子宮内膜症のため手術→不妊治療開始→体外受精で妊娠・出産した助産師の記録

自然流産を選ぶ

 

 本日の記事は自然流産の経過を記載しています。

 苦手な方はお読みにならないようお願い致します。

 

 

 

 

自然流産か手術か

 流産の疑いが強まった時、私は手術を想定していました。

 仕事の調整をつけなければと、おおよその手術日程を問う私に、担当医は自然流産を待つことを提案。

 自然流産は腹痛や出血を伴い、なおかついつ起こるかわからないものです。

 出産ならともかく、流産で痛みを感じるのが辛く思えて、ちょっと抵抗しました。

 また、4月下旬に法要のため泊りがけで出かける予定があり、その時に自然流産が起こるのが不安でした。

 しかし、自然流産と手術のメリット・デメリットをふまえて担当医と話し合い、今後の妊娠を考えると、自然流産を待つ方に気持ちが傾き始めました。

 いちばんの懸案事項は法要で出かけた際に自然流産が起こることでしたが、所見上、担当医の予測では自然流産はまだ先になりそうということだったので、安心して自然流産を選択しました。

 

自然流産待ちの間のこと

 ところが、稽留流産が確定した受診日から2日後の夕方、それまでよりも多めでかつ鮮血の出血がありました。

 予想とは裏腹に、流産の時期が近付いていることを察知しました。

 出血量が増えた翌日からは、夜になると数分間隔で月経痛より弱い程度の下腹痛が出現。

 くるかな、くるかな・・・とドキドキしているうちに、気づいたら眠っている(下腹痛は消失)というのを3日間繰り返しました。

 週末には法要を控えていたので、日程が近づく毎にヒヤヒヤ。

 夫と話し合って、いっそのこと法要をキャンセルしようかと思いましたが、妊娠はもちろん流産のことも身内には一切話しておらず、キャンセルするだけの理由が思いつきませんでした。
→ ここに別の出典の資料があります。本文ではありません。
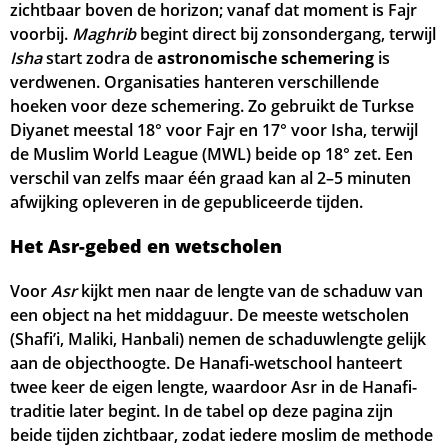
zichtbaar boven de horizon; vanaf dat moment is Fajr
voorbij.
Maghrib
begint direct bij zonsondergang, terwijl
Isha
start zodra de
astronomische schemering
is
verdwenen. Organisaties hanteren verschillende
hoeken voor deze schemering. Zo gebruikt de Turkse
Diyanet meestal 18° voor Fajr en 17° voor Isha, terwijl
de Muslim World League (MWL) beide op 18° zet. Een
verschil van zelfs maar één graad kan al 2–5 minuten
afwijking opleveren in de gepubliceerde tijden.
Het Asr-gebed en wetscholen
Voor
Asr
kijkt men naar de lengte van de schaduw van
een object na het middaguur. De meeste wetscholen
(Shafi’i, Maliki, Hanbali) nemen de schaduwlengte gelijk
aan de objecthoogte. De Hanafi-wetschool hanteert
twee keer de eigen lengte, waardoor Asr in de Hanafi-
traditie later begint. In de tabel op deze pagina zijn
beide tijden zichtbaar, zodat iedere moslim de methode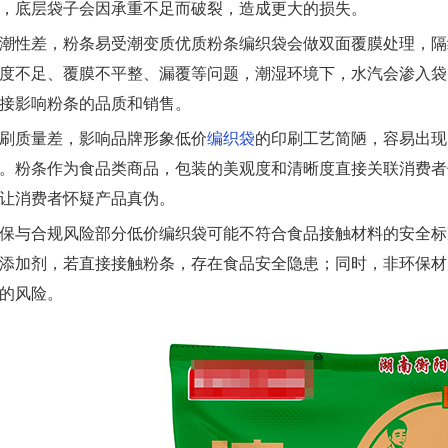
，底层袋子会因承重不足而破裂，造成更大的损失。
潮性差，粉条易受潮变质优质粉条编织袋会做双面覆膜处理，隔
度不足、覆膜不平整、漏覆等问题，潮湿环境下，水汽会渗入袋
接影响粉条的品质和销售。
刷质量差，影响品牌形象低价
编织袋
的印刷工艺简陋，容易出现
。粉条作为食品类商品，包装的美观度和清晰度直接关联消费者
让消费者怀疑产品真伪。
保与合规风险部分低价编织袋可能不符合食品接触材料的安全标
添加剂，若直接接触粉条，存在食品安全隐患；同时，非环保材
的风险。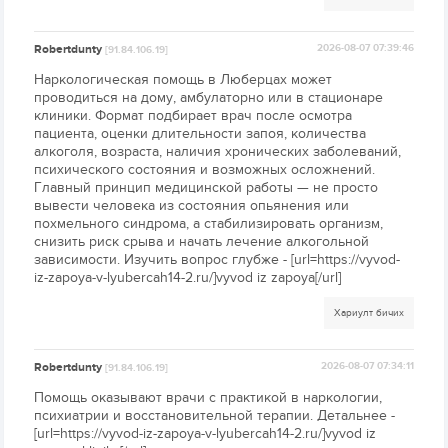
Robertdunty
2026-08-07 07:39:46
[91.84.106.19]
Наркологическая помощь в Люберцах может
проводиться на дому, амбулаторно или в стационаре
клиники. Формат подбирает врач после осмотра
пациента, оценки длительности запоя, количества
алкоголя, возраста, наличия хронических заболеваний,
психического состояния и возможных осложнений.
Главный принцип медицинской работы — не просто
вывести человека из состояния опьянения или
похмельного синдрома, а стабилизировать организм,
снизить риск срыва и начать лечение алкогольной
зависимости. Изучить вопрос глубже - [url=https://vyvod-
iz-zapoya-v-lyubercah14-2.ru/]vyvod iz zapoya[/url]
Хариулт бичих
Robertdunty
2026-08-07 07:34:11
[91.84.106.19]
Помощь оказывают врачи с практикой в наркологии,
психиатрии и восстановительной терапии. Детальнее -
[url=https://vyvod-iz-zapoya-v-lyubercah14-2.ru/]vyvod iz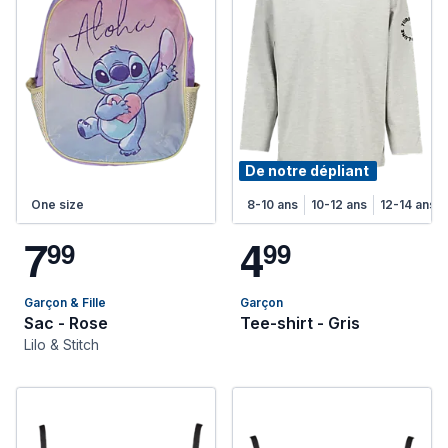
De notre dépliant
One size
8-10 ans
10-12 ans
12-14 ans
7
4
9
9
9
9
Garçon & Fille
Garçon
Sac - Rose
Tee-shirt - Gris
Lilo & Stitch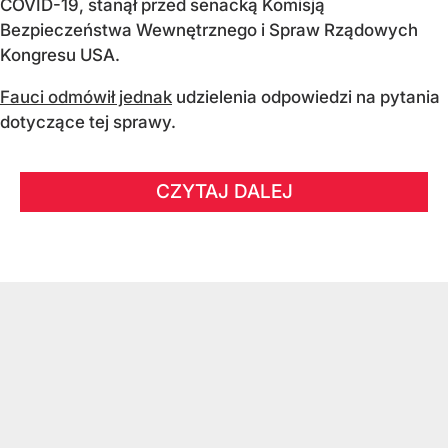
COVID-19, stanął przed senacką Komisją
Bezpieczeństwa Wewnętrznego i Spraw Rządowych
Kongresu USA.
Fauci odmówił jednak
udzielenia odpowiedzi na pytania
dotyczące tej sprawy.
CZYTAJ DALEJ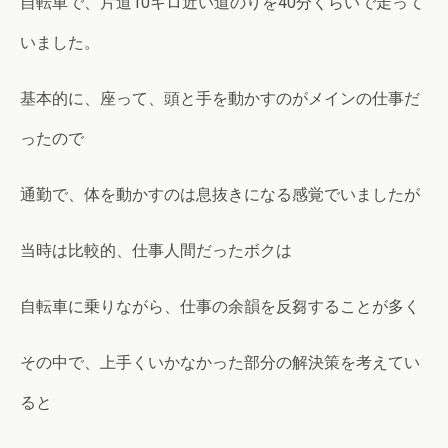
自転車で、片道10キロ近い道のりを40分くらいで走って
いました。
基本的に、座って、頭と手を動かすのがメインの仕事だ
ったので
通勤で、体を動かすのは息抜きになる感覚でいましたが
当時は比較的、仕事人間だったボクは
自転車に乗りながら、仕事の余韻を反芻することが多く
その中で、上手くいかなかった部分の解決策を考えてい
ると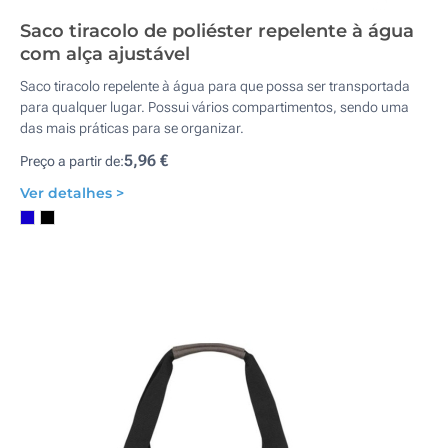
Saco tiracolo de poliéster repelente à água
com alça ajustável
Saco tiracolo repelente à água para que possa ser transportada
para qualquer lugar. Possui vários compartimentos, sendo uma
das mais práticas para se organizar.
5,96 €
Preço a partir de:
Ver detalhes >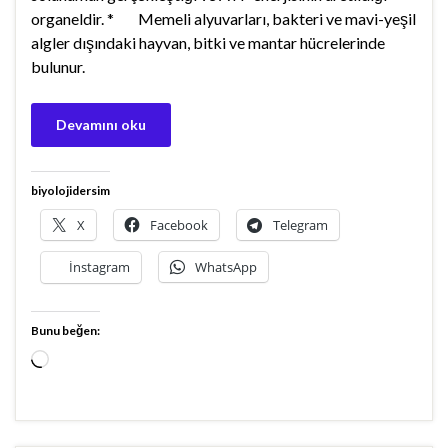
organeldir. * Memeli alyuvarları, bakteri ve mavi-yeşil
algler dışındaki hayvan, bitki ve mantar hücrelerinde
bulunur.
Devamını oku
biyolojidersim
X
Facebook
Telegram
İnstagram
WhatsApp
Bunu beğen:
Yükleniyor...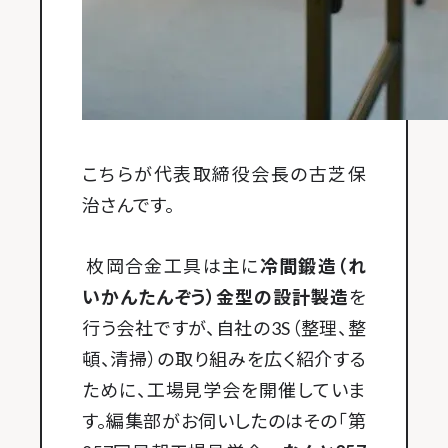
こちらが代表取締役会長の古芝保
治さんです。
枚岡合金工具は主に
冷間鍛造（れ
いかんたんぞう）金型の設計製造
を
行う会社ですが、自社の3S（整理、整
頓、清掃）の取り組みを広く紹介する
ために、工場見学会を開催していま
す。編集部がお伺いしたのはその「第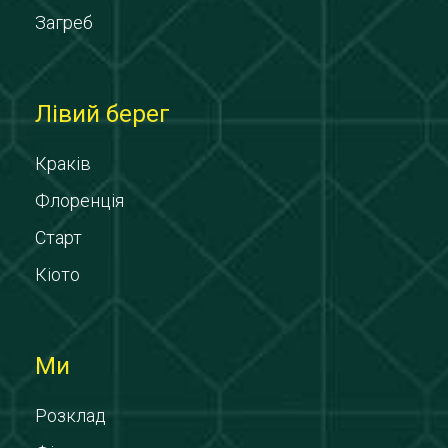
Загреб
Лівий берег
Краків
Флоренція
Старт
Кіото
Ми
Розклад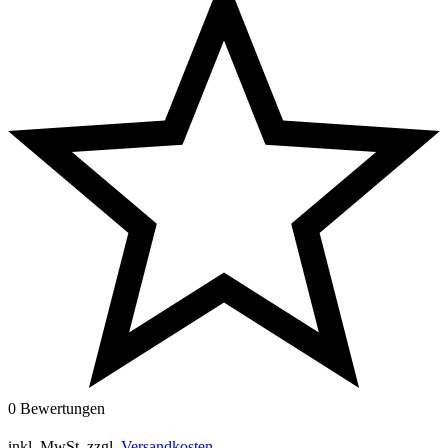
0 Bewertungen
inkl. MwSt.
zzgl.
Versandkosten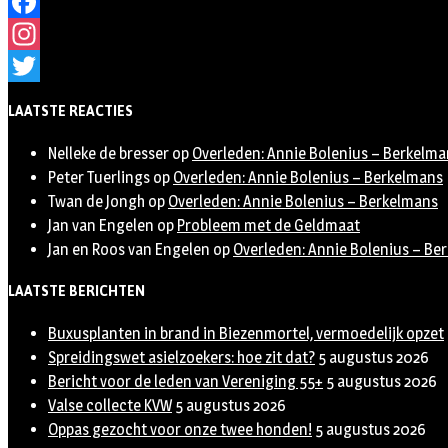
Facebook
Instagram
Twitter
LAATSTE REACTIES
Nelleke de bresser
op
Overleden: Annie Bolenius – Berkelma
Peter Tuerlings
op
Overleden: Annie Bolenius – Berkelmans
Twan de Jongh
op
Overleden: Annie Bolenius – Berkelmans
Jan van Engelen
op
Probleem met de Geldmaat
Jan en Roos van Engelen
op
Overleden: Annie Bolenius – Be
LAATSTE BERICHTEN
Buxusplanten in brand in Biezenmortel, vermoedelijk opzet
Spreidingswet asielzoekers: hoe zit dat?
5 augustus 2026
Bericht voor de leden van Vereniging 55+
5 augustus 2026
Valse collecte KVW
5 augustus 2026
Oppas gezocht voor onze twee honden!
5 augustus 2026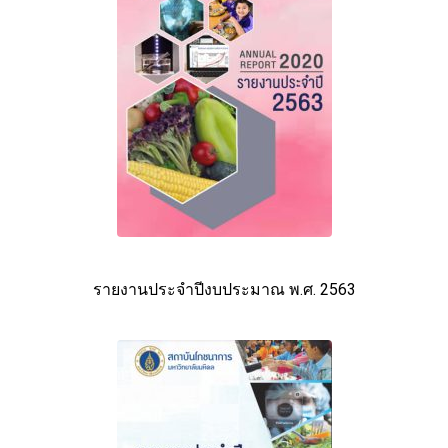
รายงานประจำปีงบประมาณ พ.ศ. 2563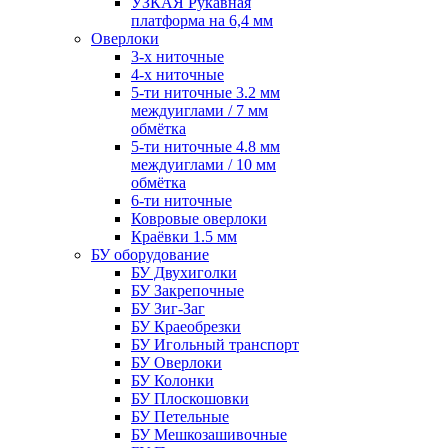
УЗКАЯ Рукавная
платформа на 6,4 мм
Оверлоки
3-х ниточные
4-х ниточные
5-ти ниточные 3.2 мм
междуиглами / 7 мм
обмётка
5-ти ниточные 4.8 мм
междуиглами / 10 мм
обмётка
6-ти ниточные
Ковровые оверлоки
Краёвки 1.5 мм
БУ оборудование
БУ Двухиголки
БУ Закрепочные
БУ Зиг-Заг
БУ Краеобрезки
БУ Игольный транспорт
БУ Оверлоки
БУ Колонки
БУ Плоскошовки
БУ Петельные
БУ Мешкозашивочные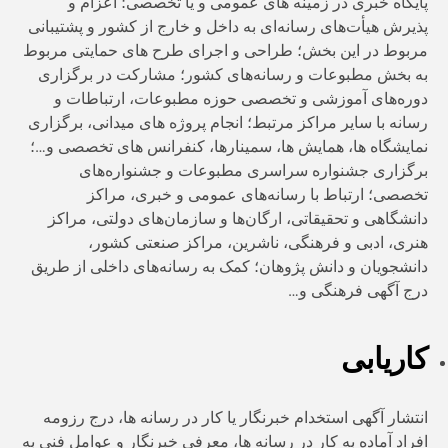
پایگاه خبری در زمینه های عمومی و یا تخصصی؛ اعزام و
پذیرش هیأت‌های رسانه‌ای به داخل و خارج از کشور و پشتیبانی
مربوط در این بخش؛ طراحی و اجرای طرح های حمایتی مربوط
به بخش مطبوعات و رسانه‌های کشور؛ مشارکت در برگزاری
دوره‌های آموزشی و تخصصی حوزه مطبوعات، ارتباطات و
رسانه با سایر مراکز مرتبط؛ انجام پروژه های میدانی، برگزاری
نمایشگاه ها، همایش ها، سمینارها، کنفرانس های تخصصی و…؛
برگزاری جشنواره سراسری مطبوعات و جشنواره‌های
تخصصی؛ ارتباط با رسانه‌های عمومی و خبری، مراکز
دانشگاهی و تحقیقاتی،‌ ارگان‌ها و سازمان‌های دولتی، مراکز
هنری، ادبی و فرهنگی، ناشرین، مراکز صنعتی کشور،
دانشجویان و دانش پژوهان؛ کمک به رسانه‌های داخلی از طریق
درج آگهی فرهنگی و…
کاریابی
انتشار آگهی استخدام خبرنگار یا کار در رسانه ها، درج رزومه
افراد آماده به کار در رسانه ها، معرفی خبرنگار و عوامل فنی به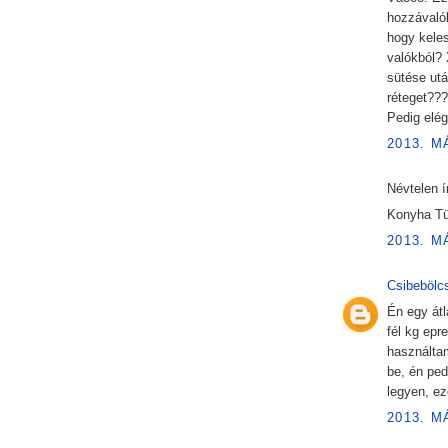
hozzávaló
hogy keles
valókból?
sütése utá
réteget??
Pedig elég
2013. M
Névtelen ír
Konyha Tü
2013. M
Csibebölc
Én egy átl
fél kg epr
használtam
be, én ped
legyen, ez
2013. M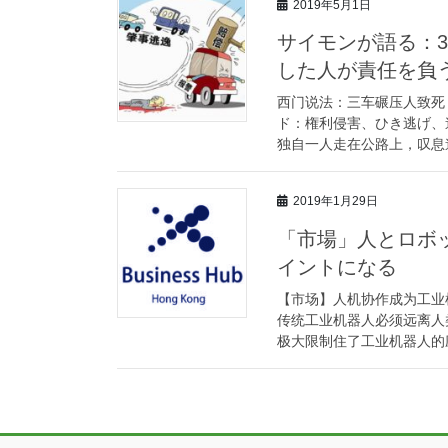
2019年5月1日
サイモンが語る：
した人が責任を負
西门说法：三车碾压人致死
ド：権利侵害、ひき逃げ、
独自一人走在公路上，叹息道
2019年1月29日
「市場」人とロボ
イントになる
【市场】人机协作成为工业机器
传统工业机器人必须远离人
极大限制住了工业机器人的应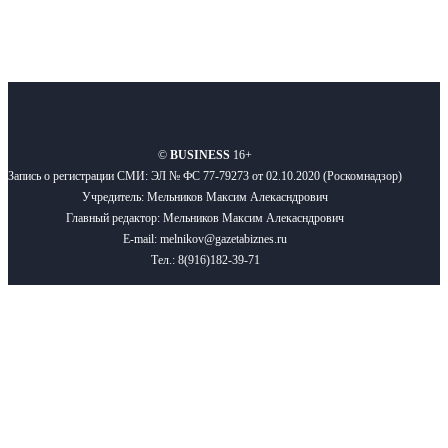
О нас
Реклама
Вакансии
Правила
Контакты
©
BUSINESS
16+
Запись о регистрации СМИ: ЭЛ № ФС 77-79273 от 02.10.2020 (Роскомнадзор)
Учредитель: Мельников Максим Алекасндрович
Главный редактор: Мельников Максим Алекасндрович
E-mail: melnikov@gazetabiznes.ru
Тел.: 8(916)182-39-71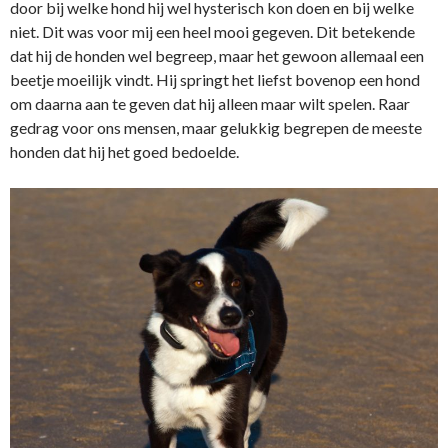
door bij welke hond hij wel hysterisch kon doen en bij welke
niet. Dit was voor mij een heel mooi gegeven. Dit betekende
dat hij de honden wel begreep, maar het gewoon allemaal een
beetje moeilijk vindt. Hij springt het liefst bovenop een hond
om daarna aan te geven dat hij alleen maar wilt spelen. Raar
gedrag voor ons mensen, maar gelukkig begrepen de meeste
honden dat hij het goed bedoelde.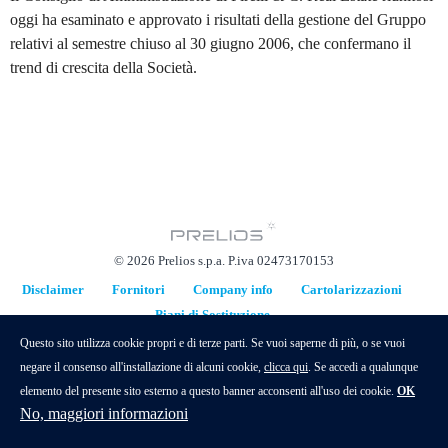
oggi ha esaminato e approvato i risultati della gestione del Gruppo
relativi al semestre chiuso al 30 giugno 2006, che confermano il
trend di crescita della Società.
© 2026 Prelios s.p.a. P.iva 02473170153
Disclaimer
Fornitori
Company info
Cartolarizzazioni
Piani di Sostituzione
hidden
Questo sito utilizza cookie propri e di terze parti. Se vuoi saperne di più, o se vuoi
negare il consenso all'installazione di alcuni cookie,
clicca qui
. Se accedi a qualunque
elemento del presente sito esterno a questo banner acconsenti all'uso dei cookie.
OK
No, maggiori informazioni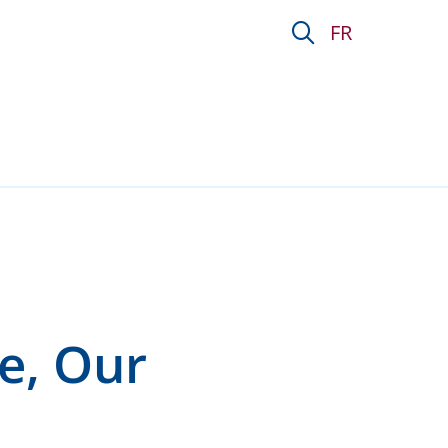
ty&#34; - Fondation 
FR
e, Our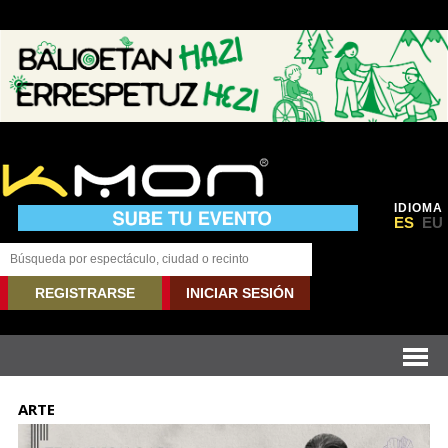
IDIOMA
ES
EU
REGISTRARSE
INICIAR SESIÓN
ARTE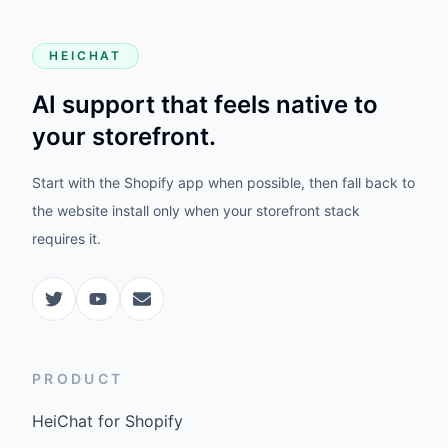
HEICHAT
AI support that feels native to
your storefront.
Start with the Shopify app when possible, then fall back to
the website install only when your storefront stack
requires it.
PRODUCT
HeiChat for Shopify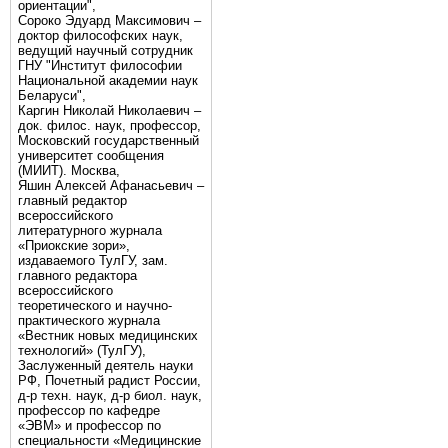
ориентации",
Сороко Эдуард Максимович –
доктор философских наук,
ведущий научный сотрудник
ГНУ "Институт философии
Национальной академии наук
Беларуси",
Каргин Николай Николаевич –
док. филос. наук, профессор,
Московский государственный
университет сообщения
(МИИТ). Москва,
Яшин Алексей Афанасьевич –
главный редактор
всероссийского
литературного журнала
«Приокские зори»,
издаваемого ТулГУ, зам.
главного редактора
всероссийского
теоретического и научно-
практического журнала
«Вестник новых медицинских
технологий» (ТулГУ),
Заслуженный деятель науки
РФ, Почетный радист России,
д-р техн. наук, д-р биол. наук,
профессор по кафедре
«ЭВМ» и профессор по
специальности «Медицинские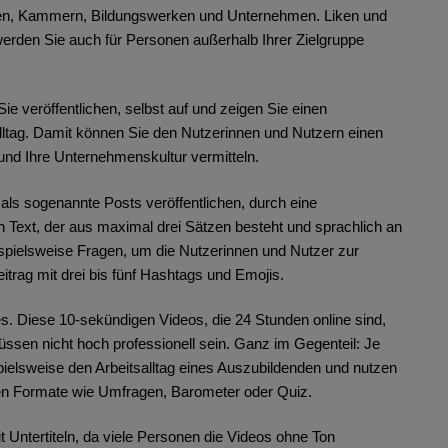
en, Kammern, Bildungswerken und Unternehmen. Liken und
erden Sie auch für Personen außerhalb Ihrer Zielgruppe
e veröffentlichen, selbst auf und zeigen Sie einen
lltag. Damit können Sie den Nutzerinnen und Nutzern einen
und Ihre Unternehmenskultur vermitteln.
e als sogenannte Posts veröffentlichen, durch eine
en Text, der aus maximal drei Sätzen besteht und sprachlich an
eispielsweise Fragen, um die Nutzerinnen und Nutzer zur
itrag mit drei bis fünf Hashtags und Emojis.
. Diese 10-sekündigen Videos, die 24 Stunden online sind,
müssen nicht hoch professionell sein. Ganz im Gegenteil: Je
spielsweise den Arbeitsalltag eines Auszubildenden und nutzen
nen Formate wie Umfragen, Barometer oder Quiz.
 Untertiteln, da viele Personen die Videos ohne Ton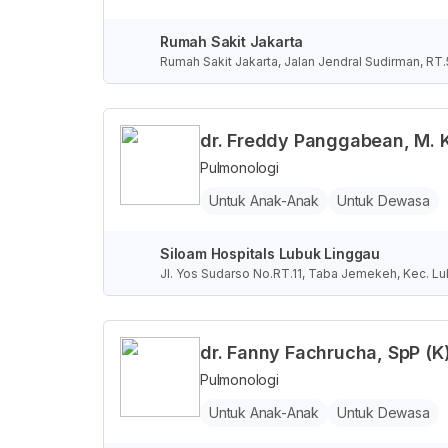
Rumah Sakit Jakarta
Rumah Sakit Jakarta, Jalan Jendral Sudirman, RT
karta, Indonesia
dr. Freddy Panggabean, M. K
Pulmonologi
Untuk Anak-Anak
Untuk Dewasa
Siloam Hospitals Lubuk Linggau
Jl. Yos Sudarso No.RT.11, Taba Jemekeh, Kec. Lu
dr. Fanny Fachrucha, SpP (K
Pulmonologi
Untuk Anak-Anak
Untuk Dewasa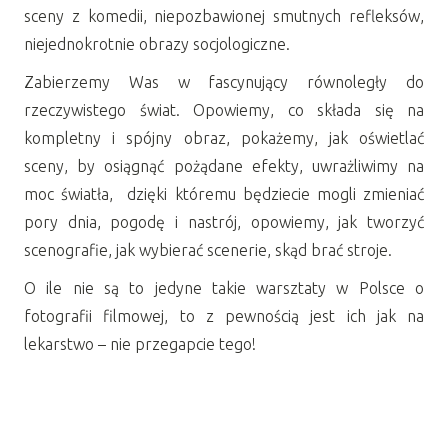
sceny z komedii, niepozbawionej smutnych refleksów,
niejednokrotnie obrazy socjologiczne.
Zabierzemy Was w fascynujący równoległy do
rzeczywistego świat. Opowiemy, co składa się na
kompletny i spójny obraz, pokażemy, jak oświetlać
sceny, by osiągnąć pożądane efekty, uwrażliwimy na
moc światła, dzięki któremu będziecie mogli zmieniać
pory dnia, pogodę i nastrój, opowiemy, jak tworzyć
scenografie, jak wybierać scenerie, skąd brać stroje.
O ile nie są to jedyne takie warsztaty w Polsce o
fotografii filmowej, to z pewnością jest ich jak na
lekarstwo – nie przegapcie tego!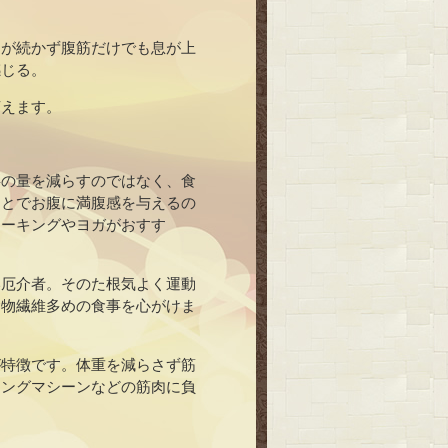
レが続かず腹筋だけでも息が上
感じる。
言えます。
事の量を減らすのではなく、食
ことでお腹に満腹感を与えるの
ォーキングやヨガがおすす
い厄介者。そのた根気よく運動
食物繊維多めの食事を心がけま
が特徴です。体重を減らさず筋
ニングマシーンなどの筋肉に負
 ギリギリまで悩んだ末、流産が起きても対処できるように準備を万全に整えて、法要へ出発しました。

 

自然流産へ

 自然流産が起きたのは、出発したその日の夜でした。

 夕食を済ませた後から数分間隔で下腹痛が起こり始めました。

 出血が少し増えていて、昨日よりちょっと痛いなとは思いましたが、ちょうど買い物中だったこともあり、あまり痛みに気を取られずに過ごしていました。 

 宿泊先の部屋に戻った後も、痛いけれど普通に話せるし、動けるし、まだまだと感じられるレベル。

 こんなものではない、もっと痛くなるはず、と思っていました。

 仕事で関わった進行流産の患者さんはかなり痛みが強そうだった記憶がありましたし、自然流産経験者の友人からも痛みの辛さは覚悟しておいた方がよい、と聞いていたので、今の私はそこまでの辛さではないなと感じたのです。

 今思えば、かなり重症の子宮内膜症でありながら月経痛が軽かった私は、痛み感覚が鈍いのかもしれません。

 あとで夫に聞くと、フーフー言いながら下腹部をさすっている私を見て、これは結構痛いのではと心配していたそうですが・・・。

 下腹痛が起こってから3時間近く経ち、「眠れるうちに眠るね」と早めにベッドに入ろうとした時です。

 突然、出血とは違う、ずるっと何かが出る感じがありました。

 慌ててトイレに入り確認すると、ナプキンの上に胎嚢と思われる子宮内容物が。

 と同時に、下腹痛もすーっと軽くなりました。

 

流産時の夫の反応

 トイレの前で心配している夫に「・・・〇〇ちゃん(お腹の子に仮で名前をつけていました)、出てきたよ」とドア越しに伝え、胎嚢を一人でなんとかしなければと思っていた時、夫が「あの・・・良ければ俺、〇〇ちゃんに会いたいんだけど」と伝えてきました。

 「えっ!」

 まさかの申し出に私は驚き、動揺しました。

 二人の子どもとはいえ、夫が積極的に胎嚢を見ることを申し出るとは思いもよらず、何よりも血液が苦手な夫に生々しい胎嚢を見せるのはためらわれました。

 ショックを受けるのでは、はたまた倒れるのではと心配になり、心の準備をしてもらうべく、状況を伝えました。

 血液が付着していること、生々しいこと・・・、それでも会いたいのか尋ねると、「会いたい」とのこと。

 全く予測しなかった夫の言葉でしたが、自分の子どもとして大事に思う気持ちが感じられ、嬉しかったです。

 胎嚢はできるだけきれいに洗って、きれいなナプキンの上にのせて、夫に見せました。

 夫は泣いていました。

 胎嚢は思ったより大きくて、しっかりした形に感じたようです。

 「ちゃんと形になっていたんだね・・・。来てくれてありがとう」

 そんな夫の姿を見ていると、私も涙が止まらなくなりました。

 親にしてくれて、幸せな気持ちをくれた子どもに二人で感謝しました。

 いちばん懸念していた出先での流産になってしまいましたが、お腹から我が子が出ていく感覚を感じ、二人でその姿を見届けたことは、私たちにとって流産を受け止めるために必要なプロセスでした。

 抵抗を感じていた自然流産でしたが、今となってはこれでよかったのだと思えます。